Once you're in your profile, click on "forum profile information" on the left side of the screen.  That'll open up the screen to upload or select your picture.  Then make sure you scroll all the way down to update the profile (I tend to forget that step).


----------



## Gregory Earls (Sep 27, 2011)

I'm not seeing any text or link that says n "forum profile information."  Please help! Thanks!


----------



## intinst (Dec 23, 2008)

Gregory Earls said:


> I'm not seeing any text or link that says n "forum profile information." Please help! Thanks!

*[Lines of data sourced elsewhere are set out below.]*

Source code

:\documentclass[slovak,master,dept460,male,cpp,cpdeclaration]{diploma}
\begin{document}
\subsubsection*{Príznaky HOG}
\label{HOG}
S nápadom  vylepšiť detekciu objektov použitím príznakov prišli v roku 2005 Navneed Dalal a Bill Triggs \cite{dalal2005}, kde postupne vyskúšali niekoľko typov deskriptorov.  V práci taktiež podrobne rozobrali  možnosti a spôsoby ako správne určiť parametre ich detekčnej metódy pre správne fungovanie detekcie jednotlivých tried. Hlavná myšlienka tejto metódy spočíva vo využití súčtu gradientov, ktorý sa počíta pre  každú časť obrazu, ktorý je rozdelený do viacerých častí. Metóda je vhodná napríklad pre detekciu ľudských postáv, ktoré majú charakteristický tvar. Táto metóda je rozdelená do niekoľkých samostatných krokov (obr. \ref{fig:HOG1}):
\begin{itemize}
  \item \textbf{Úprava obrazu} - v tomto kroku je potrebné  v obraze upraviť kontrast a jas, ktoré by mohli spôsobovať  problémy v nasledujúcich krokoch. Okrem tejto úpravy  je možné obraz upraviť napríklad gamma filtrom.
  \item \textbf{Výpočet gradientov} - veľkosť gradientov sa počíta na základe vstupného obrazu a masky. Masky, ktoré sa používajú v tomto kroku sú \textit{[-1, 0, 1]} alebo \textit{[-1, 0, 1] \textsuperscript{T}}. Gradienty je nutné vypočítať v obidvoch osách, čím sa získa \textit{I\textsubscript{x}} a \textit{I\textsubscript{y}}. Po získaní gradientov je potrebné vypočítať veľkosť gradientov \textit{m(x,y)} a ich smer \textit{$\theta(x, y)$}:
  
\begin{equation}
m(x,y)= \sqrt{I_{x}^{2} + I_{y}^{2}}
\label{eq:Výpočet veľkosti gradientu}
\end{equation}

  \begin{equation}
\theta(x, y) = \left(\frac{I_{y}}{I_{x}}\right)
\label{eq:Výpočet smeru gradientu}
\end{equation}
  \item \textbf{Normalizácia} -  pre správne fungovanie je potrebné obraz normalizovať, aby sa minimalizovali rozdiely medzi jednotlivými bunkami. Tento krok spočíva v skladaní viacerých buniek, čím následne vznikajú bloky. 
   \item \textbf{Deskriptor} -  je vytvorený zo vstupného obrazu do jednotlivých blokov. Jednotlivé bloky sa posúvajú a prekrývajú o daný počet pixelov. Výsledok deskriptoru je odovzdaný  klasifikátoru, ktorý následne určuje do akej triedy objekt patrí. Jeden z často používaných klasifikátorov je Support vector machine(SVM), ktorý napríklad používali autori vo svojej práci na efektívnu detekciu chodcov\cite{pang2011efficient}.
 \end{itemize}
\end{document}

You should now after making your first post.


----------



## NikeChillemi (Oct 4, 2011)

Yes, you have to make at least one post. Then you can edit your profile.

I'm having trouble uploading my cover when I put a blurb up about it in Kindle Bazaar. I have it uploaded to Photobucket. I've tried every code they offer between the symbols.









Nothing works. Any suggestions?


----------



## intinst (Dec 23, 2008)

The Photobucket IMG Code should be the one to use.


----------



## W. A. Grantham (Aug 21, 2013)

NikeChillemi said:


> Yes, you have to make at least one post. Then you can edit your profile.
> 
> I'm having trouble uploading my cover when I put a blurb up about it in Kindle Bazaar. I have it uploaded to Photobucket. I've tried every code they offer between the symbols.
> 
> ...


----------



## alicepattinson (Jan 27, 2013)

emmiline said:


> So i want to add a picture to my profile, but i can't figure it out. I have tried going to the "edit profile" page and i can't find anything for the life of me. Help!
> ~Emmy


You already have a profile pic. yay!


----------



## Nicola Claire (May 22, 2014)

Thanks for the tips! Just joined today and a bit shy about posting yet, but hopefully this post should do the trick re: profile picture.


----------



## ddominikwickles (Mar 31, 2015)

I'm having the same problem. Hope this post will solve the issue


----------



## Betsy the Quilter (Oct 27, 2008)

You should be good to go now!  If a profile pic isn't showing up after you've made one post, it usually means the source image is too big.  Let me know!

Betsy


----------



## M.W. Griffith (Oct 13, 2015)

telracs said:


> Once you're in your profile, click on "forum profile information" on the left side of the screen. That'll open up the screen to upload or select your picture. Then make sure you scroll all the way down to update the profile (I tend to forget that step).


Thank you so much for this!!


----------